> [Data in this exercise]
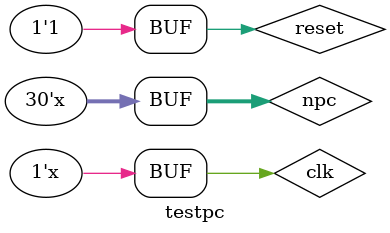
<source format=v>
`timescale 1ns / 1ps


module testpc;

	// Inputs
	reg clk;
	reg reset;
	reg [31:2] npc;

	// Outputs
	wire [31:2] pc;

	// Instantiate the Unit Under Test (UUT)
	PC uut (
		.clk(clk), 
		.reset(reset), 
		.npc(npc), 
		.pc(pc)
	);

	initial begin
		// Initialize Inputs
		#0 clk = 0;
		reset = 0;
		#5 reset=1'b1;
		npc = 0;

		// Wait 100 ns for global reset to finish
		#100;
        
		// Add stimulus here

	end
     always #10 clk=~clk;
	  always #10 npc=npc+1;
endmodule


</source>
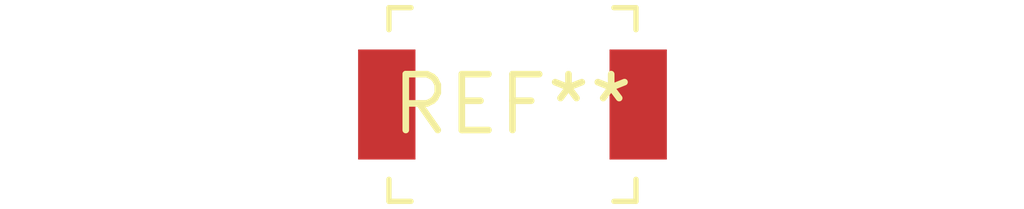
<source format=kicad_pcb>
(kicad_pcb (version 20240108) (generator pcbnew)

  (general
    (thickness 1.6)
  )

  (paper "A4")
  (layers
    (0 "F.Cu" signal)
    (31 "B.Cu" signal)
    (32 "B.Adhes" user "B.Adhesive")
    (33 "F.Adhes" user "F.Adhesive")
    (34 "B.Paste" user)
    (35 "F.Paste" user)
    (36 "B.SilkS" user "B.Silkscreen")
    (37 "F.SilkS" user "F.Silkscreen")
    (38 "B.Mask" user)
    (39 "F.Mask" user)
    (40 "Dwgs.User" user "User.Drawings")
    (41 "Cmts.User" user "User.Comments")
    (42 "Eco1.User" user "User.Eco1")
    (43 "Eco2.User" user "User.Eco2")
    (44 "Edge.Cuts" user)
    (45 "Margin" user)
    (46 "B.CrtYd" user "B.Courtyard")
    (47 "F.CrtYd" user "F.Courtyard")
    (48 "B.Fab" user)
    (49 "F.Fab" user)
    (50 "User.1" user)
    (51 "User.2" user)
    (52 "User.3" user)
    (53 "User.4" user)
    (54 "User.5" user)
    (55 "User.6" user)
    (56 "User.7" user)
    (57 "User.8" user)
    (58 "User.9" user)
  )

  (setup
    (pad_to_mask_clearance 0)
    (pcbplotparams
      (layerselection 0x00010fc_ffffffff)
      (plot_on_all_layers_selection 0x0000000_00000000)
      (disableapertmacros false)
      (usegerberextensions false)
      (usegerberattributes false)
      (usegerberadvancedattributes false)
      (creategerberjobfile false)
      (dashed_line_dash_ratio 12.000000)
      (dashed_line_gap_ratio 3.000000)
      (svgprecision 4)
      (plotframeref false)
      (viasonmask false)
      (mode 1)
      (useauxorigin false)
      (hpglpennumber 1)
      (hpglpenspeed 20)
      (hpglpendiameter 15.000000)
      (dxfpolygonmode false)
      (dxfimperialunits false)
      (dxfusepcbnewfont false)
      (psnegative false)
      (psa4output false)
      (plotreference false)
      (plotvalue false)
      (plotinvisibletext false)
      (sketchpadsonfab false)
      (subtractmaskfromsilk false)
      (outputformat 1)
      (mirror false)
      (drillshape 1)
      (scaleselection 1)
      (outputdirectory "")
    )
  )

  (net 0 "")

  (footprint "C_Trimmer_Murata_TZW4" (layer "F.Cu") (at 0 0))

)

</source>
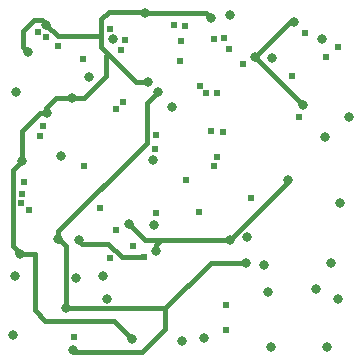
<source format=gbr>
G04 #@! TF.FileFunction,Copper,L3,Inr,Plane*
%FSLAX46Y46*%
G04 Gerber Fmt 4.6, Leading zero omitted, Abs format (unit mm)*
G04 Created by KiCad (PCBNEW (2014-12-04 BZR 5312)-product) date St 22. apríl 2015, 11:14:28 CEST*
%MOMM*%
G01*
G04 APERTURE LIST*
%ADD10C,0.100000*%
%ADD11C,0.609600*%
%ADD12C,0.812800*%
%ADD13C,0.406400*%
G04 APERTURE END LIST*
D10*
D11*
X235940600Y-70993000D03*
X214397910Y-67329277D03*
D12*
X220810004Y-67891530D03*
X234247571Y-69491206D03*
D11*
X226872800Y-66751200D03*
D12*
X238480600Y-67868800D03*
X230708200Y-65887600D03*
X218719400Y-71120000D03*
X216392202Y-77800220D03*
X224231200Y-83616800D03*
X225757212Y-73662012D03*
X217680398Y-88087200D03*
X220252495Y-89865197D03*
X219899602Y-87940000D03*
X212344000Y-92964000D03*
X224154379Y-78107739D03*
X212598000Y-72390000D03*
D11*
X229362000Y-78638400D03*
D12*
X237998000Y-89079202D03*
X234152591Y-93980000D03*
X238887000Y-93980000D03*
X233531517Y-87045810D03*
X232091463Y-84644463D03*
X226618800Y-93497400D03*
X238741150Y-76212684D03*
X240030000Y-81762600D03*
X212435440Y-87985600D03*
D11*
X224356779Y-77216019D03*
X232436801Y-81356140D03*
D12*
X217279602Y-72923400D03*
X222389700Y-93291660D03*
D11*
X239801400Y-68581798D03*
D12*
X215163400Y-74193400D03*
X222091472Y-83527693D03*
X224409000Y-85877400D03*
X236093000Y-66446400D03*
X229031800Y-66116200D03*
X223494600Y-65709800D03*
X215143581Y-66679617D03*
X213588600Y-68986400D03*
D11*
X229559133Y-77849866D03*
D12*
X235585000Y-79832200D03*
X240741200Y-74523600D03*
X236880400Y-73456800D03*
X232816400Y-69392800D03*
X230678520Y-84907920D03*
X223732442Y-71546691D03*
X213080600Y-78206600D03*
X212928190Y-86055200D03*
X217406220Y-94183200D03*
X216128600Y-84785200D03*
X216763600Y-90678000D03*
X224566499Y-72359501D03*
X232049309Y-86837509D03*
X239268000Y-86842600D03*
X233934000Y-89281000D03*
X228447600Y-93190060D03*
D11*
X218338400Y-78612970D03*
X230047005Y-75768887D03*
X229108000Y-75692000D03*
X214579200Y-76073000D03*
X221615000Y-73228200D03*
X224385512Y-75996779D03*
X214833200Y-75234800D03*
X221053921Y-73843259D03*
X226923600Y-79832200D03*
X224409000Y-82600800D03*
X217449400Y-93091000D03*
X220497400Y-67005200D03*
X225922612Y-66725800D03*
X226491800Y-68072000D03*
X231775000Y-70002400D03*
X226466400Y-69748380D03*
X230627598Y-68739826D03*
X237032800Y-67360800D03*
X228117400Y-71831200D03*
X228679372Y-72494634D03*
X229590600Y-72466200D03*
X236499400Y-74523600D03*
X221056200Y-84048600D03*
X238785400Y-69392800D03*
X230378000Y-92514422D03*
X230352600Y-90449400D03*
X228066600Y-82499200D03*
X219710000Y-82169010D03*
X213672599Y-82376910D03*
X213013062Y-81811739D03*
X213054418Y-80999990D03*
X213200067Y-79992208D03*
X216121771Y-68471571D03*
X221411800Y-68808600D03*
X221818200Y-67995800D03*
X218236770Y-69621400D03*
X223393000Y-86360000D03*
D12*
X217855796Y-84949906D03*
D11*
X222478600Y-85445600D03*
X220548200Y-86461600D03*
D12*
X239852200Y-89916000D03*
D11*
X215112600Y-67716400D03*
X229285800Y-67868800D03*
X230139792Y-67835504D03*
D13*
X217279602Y-72923400D02*
X218316389Y-72923400D01*
X220370400Y-69164190D02*
X220192600Y-69341990D01*
X220192600Y-69341990D02*
X220192600Y-71047189D01*
X215138000Y-73761600D02*
X215163400Y-73787000D01*
X220192600Y-71047189D02*
X218316389Y-72923400D01*
X218316389Y-72923400D02*
X215976200Y-72923400D01*
X215976200Y-72923400D02*
X215138000Y-73761600D01*
X215163400Y-73787000D02*
X215163400Y-74193400D01*
X222389700Y-93291660D02*
X220840300Y-91742260D01*
X220840300Y-91742260D02*
X215048082Y-91742260D01*
X212928190Y-86055200D02*
X214137240Y-86055200D01*
X214137240Y-86055200D02*
X214137240Y-90831418D01*
X214137240Y-90831418D02*
X215048082Y-91742260D01*
X214588664Y-74193400D02*
X215163400Y-74193400D01*
X213080600Y-78206600D02*
X213080600Y-75701464D01*
X213080600Y-75701464D02*
X214588664Y-74193400D01*
X222497871Y-83934092D02*
X222091472Y-83527693D01*
X223471699Y-84907920D02*
X222497871Y-83934092D01*
X224711845Y-84907920D02*
X223471699Y-84907920D01*
X219760800Y-67644971D02*
X219760800Y-66231686D01*
X219772314Y-66231686D02*
X220421200Y-65582800D01*
X219760800Y-66231686D02*
X219772314Y-66231686D01*
X220421200Y-65582800D02*
X223367600Y-65582800D01*
X223367600Y-65582800D02*
X223494600Y-65709800D01*
X230678520Y-84907920D02*
X224711845Y-84907920D01*
X224409000Y-85877400D02*
X224409000Y-85302664D01*
X224409000Y-85302664D02*
X224711845Y-84999819D01*
X224711845Y-84999819D02*
X224711845Y-84907920D01*
X215143581Y-66679617D02*
X214737182Y-66273218D01*
X213182201Y-68580001D02*
X213588600Y-68986400D01*
X214737182Y-66273218D02*
X214086410Y-66273218D01*
X214086410Y-66273218D02*
X213182201Y-67177427D01*
X213182201Y-67177427D02*
X213182201Y-68580001D01*
X219760800Y-67644971D02*
X219760800Y-68554590D01*
X219760800Y-67644971D02*
X216108935Y-67644971D01*
X216108935Y-67644971D02*
X215143581Y-66679617D01*
X229031800Y-66116200D02*
X228625400Y-65709800D01*
X228625400Y-65709800D02*
X228396800Y-65709800D01*
X228396800Y-65709800D02*
X223494600Y-65709800D01*
X232816400Y-69392800D02*
X235762800Y-66446400D01*
X235762800Y-66446400D02*
X236093000Y-66446400D01*
X236880400Y-73456800D02*
X232816400Y-69392800D01*
X235585000Y-80001440D02*
X235585000Y-79832200D01*
X230678520Y-84907920D02*
X235585000Y-80001440D01*
X222752901Y-71546691D02*
X223732442Y-71546691D01*
X220370400Y-69164190D02*
X222752901Y-71546691D01*
X212674201Y-78612999D02*
X213080600Y-78206600D01*
X212301861Y-78985339D02*
X212674201Y-78612999D01*
X212301861Y-85428871D02*
X212301861Y-78985339D01*
X212928190Y-86055200D02*
X212301861Y-85428871D01*
X219964001Y-68757791D02*
X220370400Y-69164190D01*
X219760800Y-68554590D02*
X219964001Y-68757791D01*
X223268540Y-94350840D02*
X217573860Y-94350840D01*
X217573860Y-94350840D02*
X217406220Y-94183200D01*
X223268540Y-94350840D02*
X225196400Y-92422980D01*
X225196400Y-92422980D02*
X225196400Y-90678000D01*
X216763600Y-85420200D02*
X216534999Y-85191599D01*
X216128600Y-84210464D02*
X216128600Y-84785200D01*
X216128600Y-84185064D02*
X216128600Y-84210464D01*
X223645578Y-73280422D02*
X223645578Y-76668086D01*
X216534999Y-85191599D02*
X216128600Y-84785200D01*
X216763600Y-90678000D02*
X216763600Y-85420200D01*
X224566499Y-72359501D02*
X223645578Y-73280422D01*
X223645578Y-76668086D02*
X216128600Y-84185064D01*
X225196400Y-90678000D02*
X229036891Y-86837509D01*
X216763600Y-90678000D02*
X225196400Y-90678000D01*
X231474573Y-86837509D02*
X232049309Y-86837509D01*
X229036891Y-86837509D02*
X231474573Y-86837509D01*
X221499177Y-86359999D02*
X222961948Y-86360000D01*
X222961948Y-86360000D02*
X223393000Y-86360000D01*
X221499177Y-86359999D02*
X220381578Y-85242400D01*
X218148290Y-85242400D02*
X217855796Y-84949906D01*
X220381578Y-85242400D02*
X218148290Y-85242400D01*
M02*

</source>
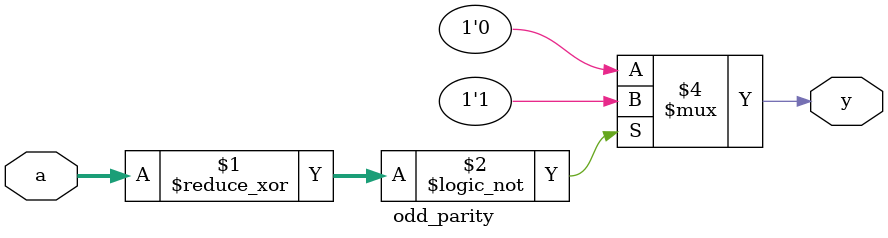
<source format=v>
`timescale 1ns / 1ps

module odd_parity(input [3:0]a,
                  output y);
                  
    //assign y= ~(^a);
    assign y=~(^a ==0)? 1'b0: 1'b1;           

endmodule

</source>
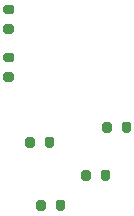
<source format=gbp>
G04 #@! TF.GenerationSoftware,KiCad,Pcbnew,5.1.12-84ad8e8a86~92~ubuntu20.04.1*
G04 #@! TF.CreationDate,2022-05-29T14:18:07-04:00*
G04 #@! TF.ProjectId,fluke9010-protection,666c756b-6539-4303-9130-2d70726f7465,rev?*
G04 #@! TF.SameCoordinates,Original*
G04 #@! TF.FileFunction,Paste,Bot*
G04 #@! TF.FilePolarity,Positive*
%FSLAX46Y46*%
G04 Gerber Fmt 4.6, Leading zero omitted, Abs format (unit mm)*
G04 Created by KiCad (PCBNEW 5.1.12-84ad8e8a86~92~ubuntu20.04.1) date 2022-05-29 14:18:07*
%MOMM*%
%LPD*%
G01*
G04 APERTURE LIST*
G04 APERTURE END LIST*
G36*
G01*
X133179000Y-85831000D02*
X133179000Y-86381000D01*
G75*
G02*
X132979000Y-86581000I-200000J0D01*
G01*
X132579000Y-86581000D01*
G75*
G02*
X132379000Y-86381000I0J200000D01*
G01*
X132379000Y-85831000D01*
G75*
G02*
X132579000Y-85631000I200000J0D01*
G01*
X132979000Y-85631000D01*
G75*
G02*
X133179000Y-85831000I0J-200000D01*
G01*
G37*
G36*
G01*
X134829000Y-85831000D02*
X134829000Y-86381000D01*
G75*
G02*
X134629000Y-86581000I-200000J0D01*
G01*
X134229000Y-86581000D01*
G75*
G02*
X134029000Y-86381000I0J200000D01*
G01*
X134029000Y-85831000D01*
G75*
G02*
X134229000Y-85631000I200000J0D01*
G01*
X134629000Y-85631000D01*
G75*
G02*
X134829000Y-85831000I0J-200000D01*
G01*
G37*
G36*
G01*
X139617000Y-79777000D02*
X139617000Y-79227000D01*
G75*
G02*
X139817000Y-79027000I200000J0D01*
G01*
X140217000Y-79027000D01*
G75*
G02*
X140417000Y-79227000I0J-200000D01*
G01*
X140417000Y-79777000D01*
G75*
G02*
X140217000Y-79977000I-200000J0D01*
G01*
X139817000Y-79977000D01*
G75*
G02*
X139617000Y-79777000I0J200000D01*
G01*
G37*
G36*
G01*
X137967000Y-79777000D02*
X137967000Y-79227000D01*
G75*
G02*
X138167000Y-79027000I200000J0D01*
G01*
X138567000Y-79027000D01*
G75*
G02*
X138767000Y-79227000I0J-200000D01*
G01*
X138767000Y-79777000D01*
G75*
G02*
X138567000Y-79977000I-200000J0D01*
G01*
X138167000Y-79977000D01*
G75*
G02*
X137967000Y-79777000I0J200000D01*
G01*
G37*
G36*
G01*
X133076000Y-81047000D02*
X133076000Y-80497000D01*
G75*
G02*
X133276000Y-80297000I200000J0D01*
G01*
X133676000Y-80297000D01*
G75*
G02*
X133876000Y-80497000I0J-200000D01*
G01*
X133876000Y-81047000D01*
G75*
G02*
X133676000Y-81247000I-200000J0D01*
G01*
X133276000Y-81247000D01*
G75*
G02*
X133076000Y-81047000I0J200000D01*
G01*
G37*
G36*
G01*
X131426000Y-81047000D02*
X131426000Y-80497000D01*
G75*
G02*
X131626000Y-80297000I200000J0D01*
G01*
X132026000Y-80297000D01*
G75*
G02*
X132226000Y-80497000I0J-200000D01*
G01*
X132226000Y-81047000D01*
G75*
G02*
X132026000Y-81247000I-200000J0D01*
G01*
X131626000Y-81247000D01*
G75*
G02*
X131426000Y-81047000I0J200000D01*
G01*
G37*
G36*
G01*
X130323000Y-69933000D02*
X129773000Y-69933000D01*
G75*
G02*
X129573000Y-69733000I0J200000D01*
G01*
X129573000Y-69333000D01*
G75*
G02*
X129773000Y-69133000I200000J0D01*
G01*
X130323000Y-69133000D01*
G75*
G02*
X130523000Y-69333000I0J-200000D01*
G01*
X130523000Y-69733000D01*
G75*
G02*
X130323000Y-69933000I-200000J0D01*
G01*
G37*
G36*
G01*
X130323000Y-71583000D02*
X129773000Y-71583000D01*
G75*
G02*
X129573000Y-71383000I0J200000D01*
G01*
X129573000Y-70983000D01*
G75*
G02*
X129773000Y-70783000I200000J0D01*
G01*
X130323000Y-70783000D01*
G75*
G02*
X130523000Y-70983000I0J-200000D01*
G01*
X130523000Y-71383000D01*
G75*
G02*
X130323000Y-71583000I-200000J0D01*
G01*
G37*
G36*
G01*
X137839000Y-83841000D02*
X137839000Y-83291000D01*
G75*
G02*
X138039000Y-83091000I200000J0D01*
G01*
X138439000Y-83091000D01*
G75*
G02*
X138639000Y-83291000I0J-200000D01*
G01*
X138639000Y-83841000D01*
G75*
G02*
X138439000Y-84041000I-200000J0D01*
G01*
X138039000Y-84041000D01*
G75*
G02*
X137839000Y-83841000I0J200000D01*
G01*
G37*
G36*
G01*
X136189000Y-83841000D02*
X136189000Y-83291000D01*
G75*
G02*
X136389000Y-83091000I200000J0D01*
G01*
X136789000Y-83091000D01*
G75*
G02*
X136989000Y-83291000I0J-200000D01*
G01*
X136989000Y-83841000D01*
G75*
G02*
X136789000Y-84041000I-200000J0D01*
G01*
X136389000Y-84041000D01*
G75*
G02*
X136189000Y-83841000I0J200000D01*
G01*
G37*
G36*
G01*
X129773000Y-74847000D02*
X130323000Y-74847000D01*
G75*
G02*
X130523000Y-75047000I0J-200000D01*
G01*
X130523000Y-75447000D01*
G75*
G02*
X130323000Y-75647000I-200000J0D01*
G01*
X129773000Y-75647000D01*
G75*
G02*
X129573000Y-75447000I0J200000D01*
G01*
X129573000Y-75047000D01*
G75*
G02*
X129773000Y-74847000I200000J0D01*
G01*
G37*
G36*
G01*
X129773000Y-73197000D02*
X130323000Y-73197000D01*
G75*
G02*
X130523000Y-73397000I0J-200000D01*
G01*
X130523000Y-73797000D01*
G75*
G02*
X130323000Y-73997000I-200000J0D01*
G01*
X129773000Y-73997000D01*
G75*
G02*
X129573000Y-73797000I0J200000D01*
G01*
X129573000Y-73397000D01*
G75*
G02*
X129773000Y-73197000I200000J0D01*
G01*
G37*
M02*

</source>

> [Work instructions] Say, as a single number, how many lines of the records hold the word "CrtYd".

> [Exercise result] 2